PizzaExpress is a popular restaurant chain owned by Gondola Group. Founded in 1965 in London, they have since grown to over 400 restaurants across the UK.
PizzaExpress wanted to conduct some usability testing to understand how their current and potential customers navigate their website, and to find areas for optimisation. They were keen to understand where their users would naturally look for information, in order to better facilitate user interaction with the website.
Another objective of this project was to investigate whether there were any specific differences between navigation models on a desktop vs. mobile devices, and between task unique variables (e.g. do people with children find it easier to locate and book a children’s party than those without children?).
We conducted unmoderated user testing with participants split between mobile/tablet and desktop usage. This form of test is a cost-effective method to gather direct feedback from real end-users, and allows us to reach a wider audience of users from across the UK. The testing covered a series of tasks conducted on desktop, mobile and tablet devices: data was recorded about users’ journeys’ to complete the tasks, and they were also given the opportunity to provide open-ended comments on each of the tasks they completed or were unable able to complete, as well as a series of evaluative survey questions and a Net Promoter Score question.
We put together a series of key tasks to test on the site. We selected typical tasks that would be done on the website, such as finding a restaurant number, or booking a table for a specific date. After putting the finishing touches on the user tasks, we recruited suitable participants according to PizzaExpress’ data on their customers (e.g. frequency of eating out). After selecting a remote unmoderated usability testing tool (UserZoom), we elaborated a task list and survey to keep user engagement high whilst trying to reduce drop-outs.
For the desktop part of the study, a total of 151 respondents took part in the study, both habitual PizzaExpress customers and customers who were used to “eating out” at least once a month in other similar restaurants. Participants completed a series of 5 tasks in the desktop version, and users could provide feedback through-out the survey. UserZoom tracked the pages each participants visited, and their order, as well as how long was spent on each page and where they clicked to proceed.
A total of 50 participants took part in the mobile/tablet part of the study, with an even split between iPhone and iPad users. Most were PizzaExpress customers, and a subset had prior experience booking online on the PizzaExpress website. Participants were pushed to the desktop site to complete three tasks using their mobiles or tablets, as prior analytics data revealed a majority of users accessed the website via the desktop rather than mobile version.

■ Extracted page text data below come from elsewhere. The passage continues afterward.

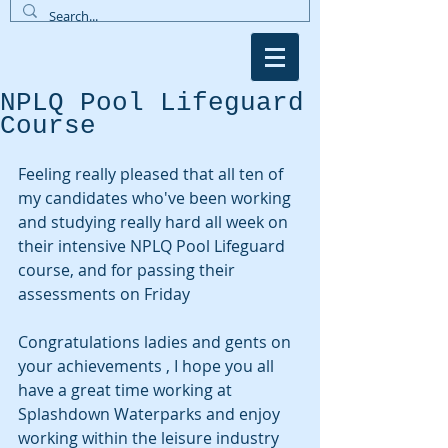
NPLQ Pool Lifeguard
Course
Feeling really pleased that all ten of 
my candidates who've been working 
and studying really hard all week on 
their intensive NPLQ Pool Lifeguard 
course, and for passing their 
assessments on Friday
Congratulations ladies and gents on 
your achievements , I hope you all 
have a great time working at 
Splashdown Waterparks and enjoy 
working within the leisure industry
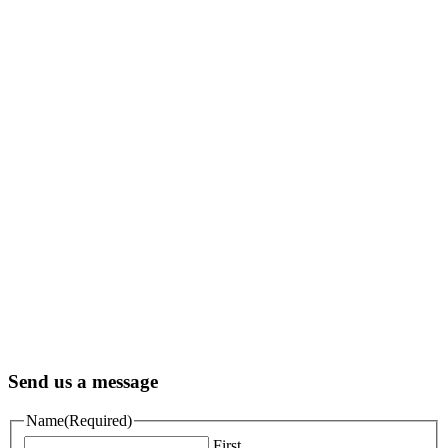
Send us a message
Name
(Required)
First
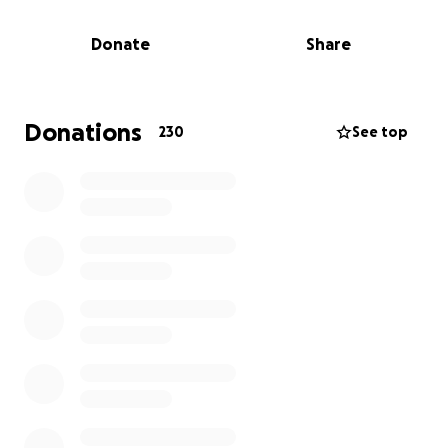
old brother. Thanks to Bransten's heroism, Gabriel
was removed from the home before he sustained
Donate
Share
too many burns.
While Katie was doing all she could to protect her
babies, she suffered third-degree burns over 75% of
Donations
230
See top
her body. She is fighting hard, but her body has
suffered a lot.
Gabriel and Katie have both been airlifted to HCMC,
where they are getting much needed care. Andrew
will be spending time going from room to room
while also trying to balance being available for
Bransten, Rosalie, and Evangeline.
Everything in their home is gone, which will require
their family to start completely over.
Please consider helping support Andrew and his
family during this difficult time.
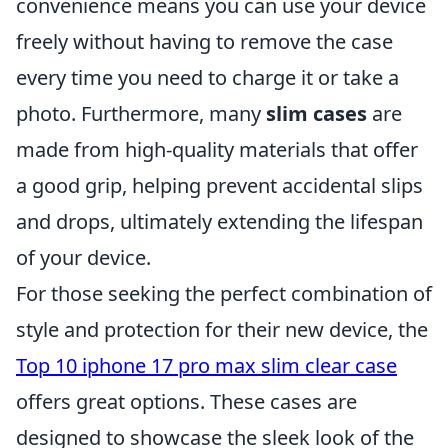
convenience means you can use your device
freely without having to remove the case
every time you need to charge it or take a
photo. Furthermore, many
slim cases
are
made from high-quality materials that offer
a good grip, helping prevent accidental slips
and drops, ultimately extending the lifespan
of your device.
For those seeking the perfect combination of
style and protection for their new device, the
Top 10 iphone 17 pro max slim clear case
offers great options. These cases are
designed to showcase the sleek look of the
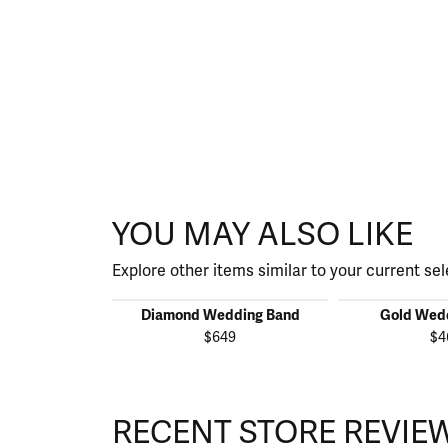
YOU MAY ALSO LIKE
Explore other items similar to your current sel
Diamond Wedding Band
Gold Wed
$649
$4
RECENT STORE REVIE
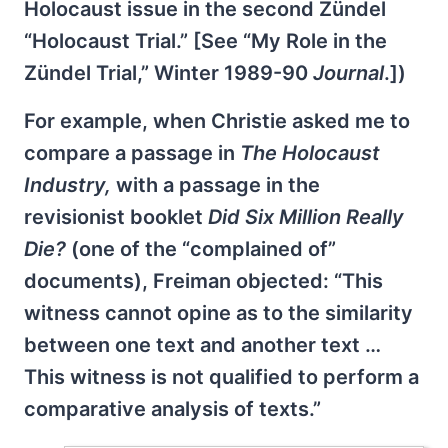
Holocaust issue in the second Zündel
“Holocaust Trial.” [See “My Role in the
Zündel Trial,” Winter 1989-90
Journal
.])
For example, when Christie asked me to
compare a passage in
The Holocaust
Industry,
with a passage in the
revisionist booklet
Did Six Million Really
Die?
(one of the “complained of”
documents), Freiman objected: “This
witness cannot opine as to the similarity
between one text and another text …
This witness is not qualified to perform a
comparative analysis of texts.”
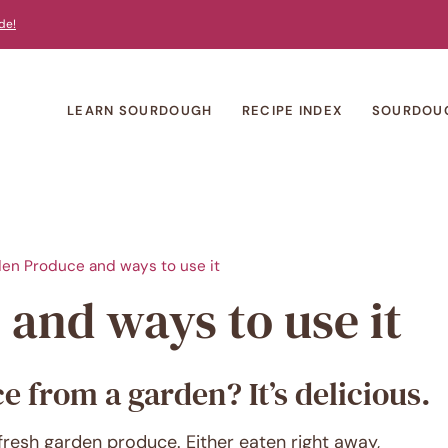
de!
LEARN SOURDOUGH
RECIPE INDEX
SOURDOU
en Produce and ways to use it
and ways to use it
 from a garden? It’s delicious.
fresh garden produce. Either eaten right away,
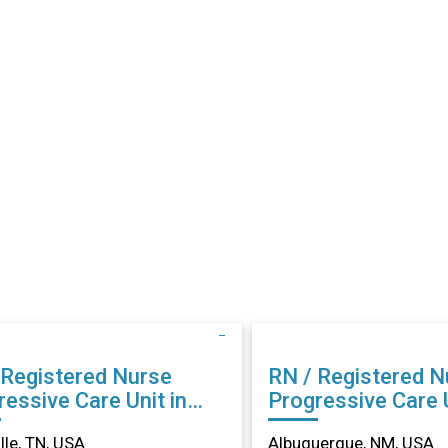
 Registered Nurse
RN / Registered N
essive Care Unit in
Progressive Care U
ville, TN
Albuquerque, NM
lle, TN, USA
Albuquerque, NM, USA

The study ran over a period of a few weeks to allow us to collect enough reliable data on a large enough sample, by distributing the invitation to the survey through a panel company. Once testing was completed we had data on the paths and terms used by participants to complete each task, this included valuable data such as completion times and when participants decided to go back on themselves. Open text fields, and questions helped elaborate on where participants had had issues, or sections which they’d particularly liked. UserZoom also produced a heatmap based off where users had clicked in relation to their position in the task.

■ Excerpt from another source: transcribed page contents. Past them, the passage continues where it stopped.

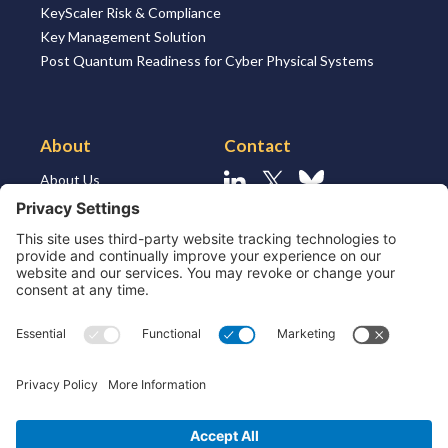
KeyScaler Risk & Compliance
Key Management Solution
Post Quantum Readiness for Cyber Physical Systems
About
Contact
About Us
Linkedin
X
Bluesky
About the Market
Contact Us
Solutions for MSSP’s
Our Leaders
Join Us
Strategic Partners and
Ecosystem
Resources
ESG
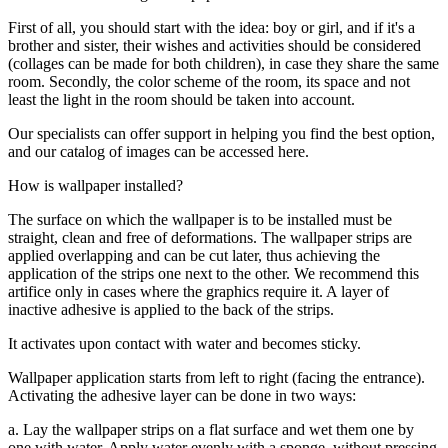
First of all, you should start with the idea: boy or girl, and if it's a
brother and sister, their wishes and activities should be considered
(collages can be made for both children), in case they share the same
room. Secondly, the color scheme of the room, its space and not
least the light in the room should be taken into account.
Our specialists can offer support in helping you find the best option,
and our catalog of images can be accessed here.
How is wallpaper installed?
The surface on which the wallpaper is to be installed must be
straight, clean and free of deformations. The wallpaper strips are
applied overlapping and can be cut later, thus achieving the
application of the strips one next to the other. We recommend this
artifice only in cases where the graphics require it. A layer of
inactive adhesive is applied to the back of the strips.
It activates upon contact with water and becomes sticky.
Wallpaper application starts from left to right (facing the entrance).
Activating the adhesive layer can be done in two ways:
a. Lay the wallpaper strips on a flat surface and wet them one by
one with water. Apply water evenly with a sponge, without pressing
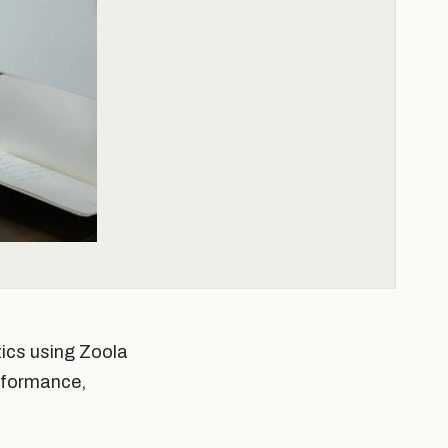
tics using Zoola
erformance,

The paths taken by users were analysed, and the outliers were removed to help create a clear image as to users’ schemas for navigating through the Pizza Express website, and where they expected information and call to actions to be found.
The study revealed many important facts about how customers use the Pizza Express website, as well as a thought process that goes behind bookings (e.g. having children didn’t make booking a child’s party easier). Several key call to actions were also being missed by participants across all three devices, with important implications for the PizzaExpress website.
Testing led to a series of actionable recommendations, and increased insight into Pizza Express customers. Important areas that affected customer satisfaction and Net Promoter Scores were also identified, and we provided PizzaExpress with some key recommendations to enhance website engagement and use. These findings will feed in to future designs helping Pizza Express help their customers, and optimise engagement with their website.